Can it cause a dry socket?
Contrary to popular belief, rinsing after an extraction does not cause a dry socket (alveolar osteitis). Although it is unknown as to what causes the condition, what we do know is that it is a biological process and not mechanically induced. That is why activities which may forcefully dislodge the blood clot (rinsing) do not lead to it.
Why rinsing did not make the bleeding worse
Sometimes you can get lucky and the mouth rinsing did not make the bleeding worse. Perhaps the blood clot has stabilized just enough to withstand the intraoral pressure. Alternatively, maybe you only rinsed lightly so the pressure wasn’t enough to dislodge the clot.
Disappointment or a sigh of relief? Consider yourself lucky but, don’t you dare do that ever again. You may not be so fortunate the next time you do it!
How to deal with accidentally rinsing
What you should do afterwards to correct your mistake of rinsing after an extraction would depend on what happened. Is it bleeding or is it not bleeding? We’ve created a decision tree diagram to help you determine what you should do.
To be crystal clear, these instructions are valid for all teeth and that includes your wisdom teeth. They are universally applicable.
If the extraction socket has started bleeding again, you must resume biting on gauze.
- Take two pieces of gauze.
- Fold them in half twice.
- Place gauze over extraction socket.
- Bite down with firm pressure.
- Remove after 30 minutes.
- Repeat steps #1-5 until it stops bleeding.
- Wet the black tea bag.
- Place it over extraction site.
- Bite with firm pressure.
- Switch out to a new one every 30 minutes.
Last but not least, do not forget to NOT rinse again by accident so that it doesn’t happen another time.
It’s not bleeding
If the socket isn’t bleeding then consider yourself lucky because you don’t have to do anything. Just make sure that you don’t do it again please. It may not turn out as favorably the next time you rinse.
As a reminder, you’re also not supposed to spit, drink through a straw, nor smoke. All of those three create the same effect as rinsing. They generate a lot of intraoral pressure that can potentially dislodge the unstable blood clot.
When can I rinse again?
It is safe to rinse your mouth the next day or 24 hours after the tooth extraction. By that time the blood clot should’ve stabilized enough to withstand the rinsing pressure.
In fact, once you’re able to rinse again, you should do it as vigorously and frequently as possible with salt water. There are many benefits to doing so.
- Decrease inflammation.
- Prevents food from getting stuck in the extraction hole.

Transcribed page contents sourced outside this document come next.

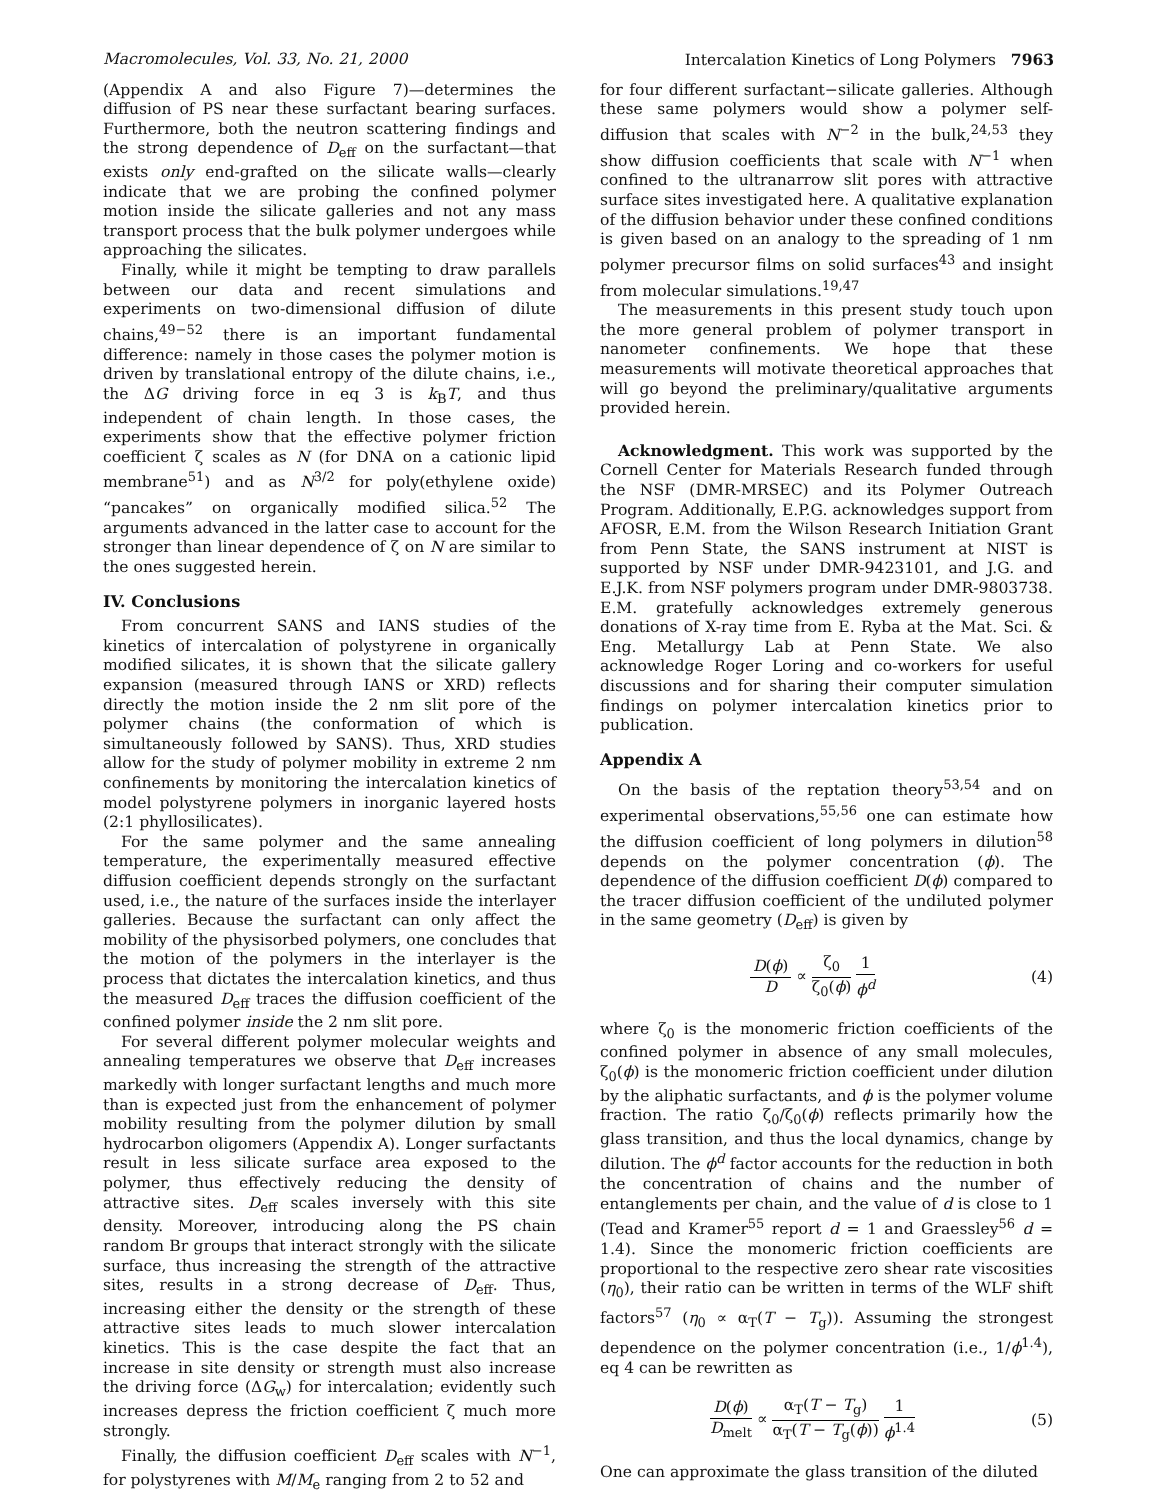Macromolecules, Vol. 33, No. 21, 2000 Intercalation Kinetics of Long Polymers 7963
(Appendix A and also Figure 7)—determines the diffusion of PS near these surfactant bearing surfaces. Furthermore, both the neutron scattering findings and the strong dependence of D<sub>eff</sub> on the surfactant—that exists only end-grafted on the silicate walls—clearly indicate that we are probing the confined polymer motion inside the silicate galleries and not any mass transport process that the bulk polymer undergoes while approaching the silicates.
Finally, while it might be tempting to draw parallels between our data and recent simulations and experiments on two-dimensional diffusion of dilute chains,<sup>49−52</sup> there is an important fundamental difference: namely in those cases the polymer motion is driven by translational entropy of the dilute chains, i.e., the ΔG driving force in eq 3 is k<sub>B</sub>T, and thus independent of chain length. In those cases, the experiments show that the effective polymer friction coefficient ζ scales as N (for DNA on a cationic lipid membrane<sup>51</sup>) and as N<sup>3/2</sup> for poly(ethylene oxide) “pancakes” on organically modified silica.<sup>52</sup> The arguments advanced in the latter case to account for the stronger than linear dependence of ζ on N are similar to the ones suggested herein.
IV. Conclusions
From concurrent SANS and IANS studies of the kinetics of intercalation of polystyrene in organically modified silicates, it is shown that the silicate gallery expansion (measured through IANS or XRD) reflects directly the motion inside the 2 nm slit pore of the polymer chains (the conformation of which is simultaneously followed by SANS). Thus, XRD studies allow for the study of polymer mobility in extreme 2 nm confinements by monitoring the intercalation kinetics of model polystyrene polymers in inorganic layered hosts (2:1 phyllosilicates).
For the same polymer and the same annealing temperature, the experimentally measured effective diffusion coefficient depends strongly on the surfactant used, i.e., the nature of the surfaces inside the interlayer galleries. Because the surfactant can only affect the mobility of the physisorbed polymers, one concludes that the motion of the polymers in the interlayer is the process that dictates the intercalation kinetics, and thus the measured D<sub>eff</sub> traces the diffusion coefficient of the confined polymer inside the 2 nm slit pore.
For several different polymer molecular weights and annealing temperatures we observe that D<sub>eff</sub> increases markedly with longer surfactant lengths and much more than is expected just from the enhancement of polymer mobility resulting from the polymer dilution by small hydrocarbon oligomers (Appendix A). Longer surfactants result in less silicate surface area exposed to the polymer, thus effectively reducing the density of attractive sites. D<sub>eff</sub> scales inversely with this site density. Moreover, introducing along the PS chain random Br groups that interact strongly with the silicate surface, thus increasing the strength of the attractive sites, results in a strong decrease of D<sub>eff</sub>. Thus, increasing either the density or the strength of these attractive sites leads to much slower intercalation kinetics. This is the case despite the fact that an increase in site density or strength must also increase the driving force (ΔG<sub>w</sub>) for intercalation; evidently such increases depress the friction coefficient ζ much more strongly.
Finally, the diffusion coefficient D<sub>eff</sub> scales with N<sup>−1</sup>, for polystyrenes with M/M<sub>e</sub> ranging from 2 to 52 and
for four different surfactant−silicate galleries. Although these same polymers would show a polymer self-diffusion that scales with N<sup>−2</sup> in the bulk,<sup>24,53</sup> they show diffusion coefficients that scale with N<sup>−1</sup> when confined to the ultranarrow slit pores with attractive surface sites investigated here. A qualitative explanation of the diffusion behavior under these confined conditions is given based on an analogy to the spreading of 1 nm polymer precursor films on solid surfaces<sup>43</sup> and insight from molecular simulations.<sup>19,47</sup>
The measurements in this present study touch upon the more general problem of polymer transport in nanometer confinements. We hope that these measurements will motivate theoretical approaches that will go beyond the preliminary/qualitative arguments provided herein.
Acknowledgment. This work was supported by the Cornell Center for Materials Research funded through the NSF (DMR-MRSEC) and its Polymer Outreach Program. Additionally, E.P.G. acknowledges support from AFOSR, E.M. from the Wilson Research Initiation Grant from Penn State, the SANS instrument at NIST is supported by NSF under DMR-9423101, and J.G. and E.J.K. from NSF polymers program under DMR-9803738. E.M. gratefully acknowledges extremely generous donations of X-ray time from E. Ryba at the Mat. Sci. & Eng. Metallurgy Lab at Penn State. We also acknowledge Roger Loring and co-workers for useful discussions and for sharing their computer simulation findings on polymer intercalation kinetics prior to publication.
Appendix A
On the basis of the reptation theory<sup>53,54</sup> and on experimental observations,<sup>55,56</sup> one can estimate how the diffusion coefficient of long polymers in dilution<sup>58</sup> depends on the polymer concentration (ϕ). The dependence of the diffusion coefficient D(ϕ) compared to the tracer diffusion coefficient of the undiluted polymer in the same geometry (D<sub>eff</sub>) is given by
D(ϕ) D ∝ ζ<sub>0</sub> ζ<sub>0</sub>(ϕ) 1 ϕ<sup>d</sup> (4)
where ζ<sub>0</sub> is the monomeric friction coefficients of the confined polymer in absence of any small molecules, ζ<sub>0</sub>(ϕ) is the monomeric friction coefficient under dilution by the aliphatic surfactants, and ϕ is the polymer volume fraction. The ratio ζ<sub>0</sub>/ζ<sub>0</sub>(ϕ) reflects primarily how the glass transition, and thus the local dynamics, change by dilution. The ϕ<sup>d</sup> factor accounts for the reduction in both the concentration of chains and the number of entanglements per chain, and the value of d is close to 1 (Tead and Kramer<sup>55</sup> report d = 1 and Graessley<sup>56</sup> d = 1.4). Since the monomeric friction coefficients are proportional to the respective zero shear rate viscosities (η<sub>0</sub>), their ratio can be written in terms of the WLF shift factors<sup>57</sup> (η<sub>0</sub> ∝ α<sub>T</sub>(T − T<sub>g</sub>)). Assuming the strongest dependence on the polymer concentration (i.e., 1/ϕ<sup>1.4</sup>), eq 4 can be rewritten as
D(ϕ) D<sub>melt</sub> ∝ α<sub>T</sub>(T − T<sub>g</sub>) α<sub>T</sub>(T − T<sub>g</sub>(ϕ)) 1 ϕ<sup>1.4</sup> (5)
One can approximate the glass transition of the diluted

- Keeps the area clean of food, debris, and bacteria.
Patients who accidentally rinse after their extraction are not uncommon. After all they’ve had a long day that was both physically and mentally traumatizing. They did have a tooth surgically removed so can you blame them if they forgot in the heat of the moment?
The good news is that you can redeem yourself by correcting your mistakes. Usually by resuming the use of gauze will mitigate the bleeding which may occur from rinsing. You were supposed to have been biting on gauze for about 3 hours but now you have to redo it again. You’re most likely going to have to bite on gauze or tea bags for an additional 3 hours.
Essentially you’d have been putting pressure on the socket for a grand total of 6 hours… But hey, it was your fault and now you have to deal with it! Just make sure you don’t do it again and remember to review all of the tooth extraction aftercare instructions.